From Greg Goebel’s “Februrary 1862: Unconditional And Immediate Surrender” (interpolation from Shelby Foote’s The Civil War: Fort Sumter to Perryville ):
On the afternoon of 5 February, during a conference between Grant, Foote, and the two division commanders, the captain of a gunboat sent a message to Grant that he had actually pulled a torpedo out of the river, had it on the gunboat’s deck, and would anyone care to see it? As the Second Division was still being shuttled in to the landing and the attack could not go forward until they had arrived, leaving Grant and the other senior officers with little to do for the moment, they went over in a group to investigate. The officers gathered around the torpedo, which was a five foot (1.5 meter) long cylinder with a pronged rod extending from its head. Grant was intrigued by the evil-looking thing, had the ship’s armorer come up to try to dismantle it, and watched as the man tinkered with the device. Suddenly, as the armorer loosened a nut, the torpedo emitted a loud hissing sound that appeared to be building to an explosion.

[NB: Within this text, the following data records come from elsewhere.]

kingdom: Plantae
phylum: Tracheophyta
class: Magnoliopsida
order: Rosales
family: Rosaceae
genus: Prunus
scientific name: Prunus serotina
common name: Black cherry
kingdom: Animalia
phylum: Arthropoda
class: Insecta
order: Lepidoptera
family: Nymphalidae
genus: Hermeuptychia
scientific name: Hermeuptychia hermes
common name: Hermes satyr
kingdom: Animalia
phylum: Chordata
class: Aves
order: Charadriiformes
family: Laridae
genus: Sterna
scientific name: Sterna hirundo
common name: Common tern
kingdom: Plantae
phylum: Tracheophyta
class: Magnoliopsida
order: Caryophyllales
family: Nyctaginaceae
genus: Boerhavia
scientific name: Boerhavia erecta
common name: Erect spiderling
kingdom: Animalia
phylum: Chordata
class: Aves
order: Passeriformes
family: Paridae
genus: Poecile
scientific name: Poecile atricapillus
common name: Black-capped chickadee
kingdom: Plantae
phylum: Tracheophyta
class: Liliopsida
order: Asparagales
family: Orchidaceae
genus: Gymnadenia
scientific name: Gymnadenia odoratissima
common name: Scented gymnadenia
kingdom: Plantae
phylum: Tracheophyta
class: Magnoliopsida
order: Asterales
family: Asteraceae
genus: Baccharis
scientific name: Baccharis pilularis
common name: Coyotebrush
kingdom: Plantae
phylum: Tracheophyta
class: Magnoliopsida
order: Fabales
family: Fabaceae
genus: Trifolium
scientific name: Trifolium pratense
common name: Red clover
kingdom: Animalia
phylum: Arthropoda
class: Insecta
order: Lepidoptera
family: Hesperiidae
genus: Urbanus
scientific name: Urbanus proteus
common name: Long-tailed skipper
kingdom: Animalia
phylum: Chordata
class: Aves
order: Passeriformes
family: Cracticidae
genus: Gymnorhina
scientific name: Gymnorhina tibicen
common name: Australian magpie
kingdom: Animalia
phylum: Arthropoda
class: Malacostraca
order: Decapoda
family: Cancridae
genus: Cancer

[Foote sprang for the ship’s ladder, and Grant, perhaps reasoning that in naval matters the commodore knew best, was right behind him. If he lacked the seamans’s agility in climbing a rope ladder, he made up for it with what one witness called “commendable enthusasm.” At the top, the commodore looked back over his shoulder and found Grant closing rapidly upon him.]
The hissing died out, leaving the two men hanging on the ladder. Foote looked down to see Grant beneath and, smiling, asked: “General, why this haste?” Grant replied: “That the Navy may not get ahead of us.”